Actually, I think its implemented the way you want... Currently Price is implemented as a normal attribute in the set -- so you get it in the set returned by getAttributes(); getPrice() is just meant to be a convenience method. So from what I understand it meets both points already. But post back if you find otherwise -- maybe I didn't get you right!

enewe101 commented 10 years ago

Oh, by the way, only about 25% of products have a price attribute -- I bet that's why you don't see price in the attributes sometimes. You will see it though if you look around enough!

But this in itself needs some investigation. Why do only 25% of prods have prices? I am yet to dig into the JSON to make sure it's not a parse issue.

enewe101 commented 10 years ago

It's actually quite hard to find a product where price displays! So here's a test case:

search "Duracell Coppertop" > choose "AA Battery" > observe price in attributes list

forgues commented 10 years ago

Just to be clear then, the price attribute is stored in two places for each product? First in private HashMap<String, Attribute> aAttributes = new HashMap<String, Attribute>(); and also in private Attribute aPrice = null;?

If the price is already in the attributes, then you're probably right that it's rarely in the specs because it's quite sparse in the products. I think the specs are listed according to their entropy, and that at least 80% of products in a category must have the attribute for the entropy to be considered. We could try listing the specs according to correlation, and maybe price would appear more important in that case.

enewe101 commented 10 years ago

Yep you're correct -- price is stored in both aAttributes and aPrice.

enewe101 commented 10 years ago

Ok I dug out my data exploration that contained some details on the product JSON files:

Based on the above I'm fairly confident we can rule out the possibility that there is a problem before or at data loading.

One thing that could be helpful is to produce a breakdown of price-support per category. I'll post back with that in a moment...

Dataset entries
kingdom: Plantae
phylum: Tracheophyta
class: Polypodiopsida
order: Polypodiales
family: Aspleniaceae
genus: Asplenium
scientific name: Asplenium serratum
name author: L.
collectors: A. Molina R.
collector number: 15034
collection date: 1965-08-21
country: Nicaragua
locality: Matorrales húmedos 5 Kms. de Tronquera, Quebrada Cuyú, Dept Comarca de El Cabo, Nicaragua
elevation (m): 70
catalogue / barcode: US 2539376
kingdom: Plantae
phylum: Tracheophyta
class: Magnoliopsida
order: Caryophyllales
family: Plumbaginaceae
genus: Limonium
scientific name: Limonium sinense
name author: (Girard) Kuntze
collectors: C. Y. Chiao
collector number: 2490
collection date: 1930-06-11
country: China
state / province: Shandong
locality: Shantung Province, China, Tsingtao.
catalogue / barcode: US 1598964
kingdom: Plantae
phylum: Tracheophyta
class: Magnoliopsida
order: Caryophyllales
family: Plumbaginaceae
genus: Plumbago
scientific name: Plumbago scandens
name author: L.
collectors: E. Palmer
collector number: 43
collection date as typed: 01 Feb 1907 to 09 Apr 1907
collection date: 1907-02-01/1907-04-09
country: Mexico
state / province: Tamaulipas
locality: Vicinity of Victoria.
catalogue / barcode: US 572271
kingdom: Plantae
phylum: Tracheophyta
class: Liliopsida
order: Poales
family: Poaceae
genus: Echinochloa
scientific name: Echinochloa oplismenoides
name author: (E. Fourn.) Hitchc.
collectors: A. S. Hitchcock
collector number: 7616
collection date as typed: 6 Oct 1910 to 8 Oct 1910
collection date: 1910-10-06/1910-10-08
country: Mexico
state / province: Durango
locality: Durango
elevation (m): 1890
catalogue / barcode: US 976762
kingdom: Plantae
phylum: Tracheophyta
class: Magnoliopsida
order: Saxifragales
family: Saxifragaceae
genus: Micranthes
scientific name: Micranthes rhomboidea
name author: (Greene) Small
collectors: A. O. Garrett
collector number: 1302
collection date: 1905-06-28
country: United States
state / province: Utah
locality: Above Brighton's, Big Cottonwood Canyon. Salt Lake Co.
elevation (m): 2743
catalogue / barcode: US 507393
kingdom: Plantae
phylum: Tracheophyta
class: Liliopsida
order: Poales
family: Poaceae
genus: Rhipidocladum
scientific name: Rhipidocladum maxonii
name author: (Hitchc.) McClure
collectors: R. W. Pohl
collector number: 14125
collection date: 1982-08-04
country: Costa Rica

__EXPLORE THE MATERIAL__:
(a) According to the discussion thread about product prices, roughly what share of products have a price attribute?
(b) List the steps of the test case given in the discussion thread about product prices.
(c) Write the next part of the discussion thread about product prices, picking up after its last sentence.

__ANSWERS FOR THE EXERCISE__:
(a) About 25% of products have a price attribute.

(b)
- Search "Duracell Coppertop".
- Choose "AA Battery".
- Observe the price in the attributes list.

(c)
enewe101 commented 10 years ago

Have a look at this wiki page which shows the fraction of products that have positive prices by category.

forgues commented 10 years ago

Thanks for the data, that was extremely helpful. Unfortunately it seems like both entropy and correlation don't work well with price. Price often doesn't appear in the top attributes of a category when I sort attributes by entropy. When I sort by correlation, price is usually ranked higher than with entropy. The problem is that the correlation is often strongly positive! In many categories, more expensive products tend to have higher overall scores, which leads the algorithm to believe that having a high price is good.

Since price is such an important attribute, we might consider hardcoding its direction, i.e. LESS_IS_BETTER (and possibly hardcode its position at the top of the list of attributes, like you mentioned before).

enewe101 commented 10 years ago

That makes sense to me!

On Wed, Mar 26, 2014 at 3:24 PM, Gabriel Forgues notifications@github.comwrote:

Thanks for the data, that was extremely helpful. Unfortunately it seems like both entropy and correlation don't work well with price. Price often doesn't appear in the top attributes of a category when I sort attributes by entropy. When I sort by correlation, price is usually ranked higher than with entropy. The problem is that the correlation is often strongly positive! In many categories, more expensive products tend to have higher overall scores, which leads the algorithm to believe that having a high price is good.

Since price is such an important attribute, we might consider hardcoding its direction, i.e. LESS_IS_BETTER (and possibly hardcode its position at the top of the list of attributes, like you mentioned before).

Reply to this email directly or view it on GitHubhttps://github.com/prmr/Creco/issues/66#issuecomment-38728108 .

forgues commented 10 years ago

I hardcoded price's direction so it will always be correct. I'll close this issue and we can use issue #73 to decide if we also want to hardcode price's position at the top of the attribute list.